While this paper makes an important contribution, there are also limitations that need to be noted when considering the application of results. Most of these limitations are clearly and appropriately noted by the authors. First, this is a cross-sectional investigation and no causal inferences can be drawn from the investigation. As such, the dataset cannot consider if the COVID-19 pandemic led to changes in parenting practices as pre-pandemic data is not available. Second, the sample included very few parents that report low socio-economic status (SES; i.e., the vast majority of participants have incomes over $60,000 per year and report a Bachelor’s degree or higher). Inclusion of a higher risk sample may have yielded different results. Third, all measures were self-reported. Parenting is often assessed through observational measures to increase ecological validity (however, collecting such data would not have been feasible during the pandemic).

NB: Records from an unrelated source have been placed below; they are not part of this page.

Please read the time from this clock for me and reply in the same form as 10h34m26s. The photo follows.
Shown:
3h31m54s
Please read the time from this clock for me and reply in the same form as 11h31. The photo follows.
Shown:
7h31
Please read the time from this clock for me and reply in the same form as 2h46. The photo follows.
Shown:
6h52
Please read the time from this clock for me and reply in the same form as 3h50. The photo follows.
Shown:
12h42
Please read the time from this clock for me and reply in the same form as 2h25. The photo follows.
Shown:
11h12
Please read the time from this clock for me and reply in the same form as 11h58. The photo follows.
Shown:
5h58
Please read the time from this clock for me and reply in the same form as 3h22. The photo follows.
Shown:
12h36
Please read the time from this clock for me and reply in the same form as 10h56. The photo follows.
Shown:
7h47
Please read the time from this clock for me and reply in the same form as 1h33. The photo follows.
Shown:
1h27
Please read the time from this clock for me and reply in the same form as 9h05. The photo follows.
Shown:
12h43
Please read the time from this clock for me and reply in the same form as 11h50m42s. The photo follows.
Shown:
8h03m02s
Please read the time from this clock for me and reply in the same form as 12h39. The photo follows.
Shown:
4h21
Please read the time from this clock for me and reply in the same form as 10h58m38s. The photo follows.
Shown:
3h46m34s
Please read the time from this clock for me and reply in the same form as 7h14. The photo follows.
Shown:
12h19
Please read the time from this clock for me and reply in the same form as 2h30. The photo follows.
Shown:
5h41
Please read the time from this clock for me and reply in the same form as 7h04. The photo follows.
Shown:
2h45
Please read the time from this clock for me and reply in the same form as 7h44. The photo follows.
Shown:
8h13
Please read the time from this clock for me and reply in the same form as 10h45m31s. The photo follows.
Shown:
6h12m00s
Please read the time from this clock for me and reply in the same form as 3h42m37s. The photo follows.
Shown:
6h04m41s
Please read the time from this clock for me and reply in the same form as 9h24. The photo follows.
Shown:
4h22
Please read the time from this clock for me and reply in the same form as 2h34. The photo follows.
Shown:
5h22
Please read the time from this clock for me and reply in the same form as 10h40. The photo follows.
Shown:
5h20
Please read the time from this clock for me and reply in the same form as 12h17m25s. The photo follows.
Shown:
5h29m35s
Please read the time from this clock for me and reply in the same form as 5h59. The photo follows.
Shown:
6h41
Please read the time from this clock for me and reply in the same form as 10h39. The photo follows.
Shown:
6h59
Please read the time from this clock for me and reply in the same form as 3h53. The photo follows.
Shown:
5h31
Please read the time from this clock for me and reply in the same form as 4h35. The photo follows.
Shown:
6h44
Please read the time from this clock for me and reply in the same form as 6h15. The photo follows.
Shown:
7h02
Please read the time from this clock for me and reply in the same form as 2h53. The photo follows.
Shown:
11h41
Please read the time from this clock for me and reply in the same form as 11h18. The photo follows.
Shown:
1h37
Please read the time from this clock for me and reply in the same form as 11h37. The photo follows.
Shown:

There are also several additions/modifications that could strengthen the manuscript. In order to understand the application of results, the authors should provide additional information about participating parents. Given this is a convenience sample, results may not be applicable to all parents (e.g., lower SES families). Specifically, there is no information provided about the race of participants. Without this information, it is unclear if this is a diverse and inclusive sample. Given that there are clear race-related health disparities in the impact of COVID-19, considering results within the context of health disparities due to systematic racism is important. There also needs to be clarification about the sample size in general. Is the sample size 656 (i.e., all participants) or 555? It appears, based on the abstract, that the latter was what was used in analyses; thus, reported demographics should be for this sample. Table 3 currently contains a lot of information and would be clearer if it were broken into a few different tables. Moreover, the authors could make more specific recommendations about programs that could be used to meet the mental health and parenting-focused needs of parents during the pandemic. Given that the pandemic limits face-to-face services, the authors could cite specific, evidence-based programs that are provided through telehealth or online platforms (e.g., specific online parenting programs or online self-guided programs that teach cognitive behavior therapy skills known to reduce depression).